Document Diff¶

Compare two GAEB procurement documents to identify item-level, structural, and metadata changes with significance-classified results.

Quick Start¶

from pygaeb import GAEBParser, BoQDiff

doc_a = GAEBParser.parse("tender_v1.X83")
doc_b = GAEBParser.parse("tender_v2.X83")

result = BoQDiff.compare(doc_a, doc_b)

print(result.summary.total_changes)     # 12
print(result.summary.financial_impact)  # Decimal("45230.00")
print(result.summary.max_significance)  # Significance.CRITICAL

How Matching Works¶

Items are matched by OZ (ordinal number) within each lot. This is the standard identity key in GAEB files.

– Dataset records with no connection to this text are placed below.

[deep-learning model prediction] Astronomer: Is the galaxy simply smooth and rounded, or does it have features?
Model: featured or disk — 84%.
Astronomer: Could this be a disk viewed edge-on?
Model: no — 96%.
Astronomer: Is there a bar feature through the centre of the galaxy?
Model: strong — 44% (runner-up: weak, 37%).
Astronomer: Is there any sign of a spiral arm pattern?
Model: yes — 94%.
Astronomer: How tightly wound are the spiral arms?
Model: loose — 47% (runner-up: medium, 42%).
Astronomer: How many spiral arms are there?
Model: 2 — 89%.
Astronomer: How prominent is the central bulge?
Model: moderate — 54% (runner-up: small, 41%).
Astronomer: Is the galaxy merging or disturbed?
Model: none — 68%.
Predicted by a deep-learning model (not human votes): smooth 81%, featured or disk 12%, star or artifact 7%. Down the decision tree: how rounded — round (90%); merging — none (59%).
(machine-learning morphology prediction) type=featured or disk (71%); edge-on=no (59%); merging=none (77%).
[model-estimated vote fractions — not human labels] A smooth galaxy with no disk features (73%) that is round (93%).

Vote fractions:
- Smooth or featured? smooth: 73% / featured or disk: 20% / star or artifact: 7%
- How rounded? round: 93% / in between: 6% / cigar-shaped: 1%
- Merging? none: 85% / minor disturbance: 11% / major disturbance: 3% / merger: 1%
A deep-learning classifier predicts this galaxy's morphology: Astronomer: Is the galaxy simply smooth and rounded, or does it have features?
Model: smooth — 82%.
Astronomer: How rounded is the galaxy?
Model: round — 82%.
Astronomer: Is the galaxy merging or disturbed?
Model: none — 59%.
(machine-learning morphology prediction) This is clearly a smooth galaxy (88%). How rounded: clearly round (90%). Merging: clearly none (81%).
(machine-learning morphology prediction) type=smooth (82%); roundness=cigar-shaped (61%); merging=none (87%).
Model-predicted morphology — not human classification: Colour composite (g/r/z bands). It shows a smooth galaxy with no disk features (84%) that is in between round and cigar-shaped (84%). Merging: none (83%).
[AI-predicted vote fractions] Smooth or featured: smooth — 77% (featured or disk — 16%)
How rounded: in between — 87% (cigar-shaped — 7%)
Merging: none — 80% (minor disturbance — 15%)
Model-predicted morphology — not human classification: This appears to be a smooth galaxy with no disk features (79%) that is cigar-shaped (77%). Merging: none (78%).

For each lot in both documents, items are indexed by (lot_rno, oz).
Items sharing the same key are considered the same position.
Unmatched items fall back to a global OZ match — this catches items that moved between lots.
Items still unmatched after both passes are reported as added or removed.

The match_ratio (0.0–1.0) in the summary tells you how many items were successfully paired.

Significance Levels¶

Every field change is classified by its impact in a construction context:

Level	Fields	Meaning
CRITICAL	`unit_price`, `total_price`, `qty`	Directly affects contract value
HIGH	`unit`, `item_type`, `discount_pct`	Changes the nature of the position
MEDIUM	`short_text`, `vat`, `markup_type`	Descriptive or tax-related
LOW	`bim_guid`, `change_order_number`	Reference/metadata only

Item-Level Changes¶

# Items added in doc_b
for item in result.items.added:
    print(f"+ {item.oz}: {item.short_text} ({item.total_price})")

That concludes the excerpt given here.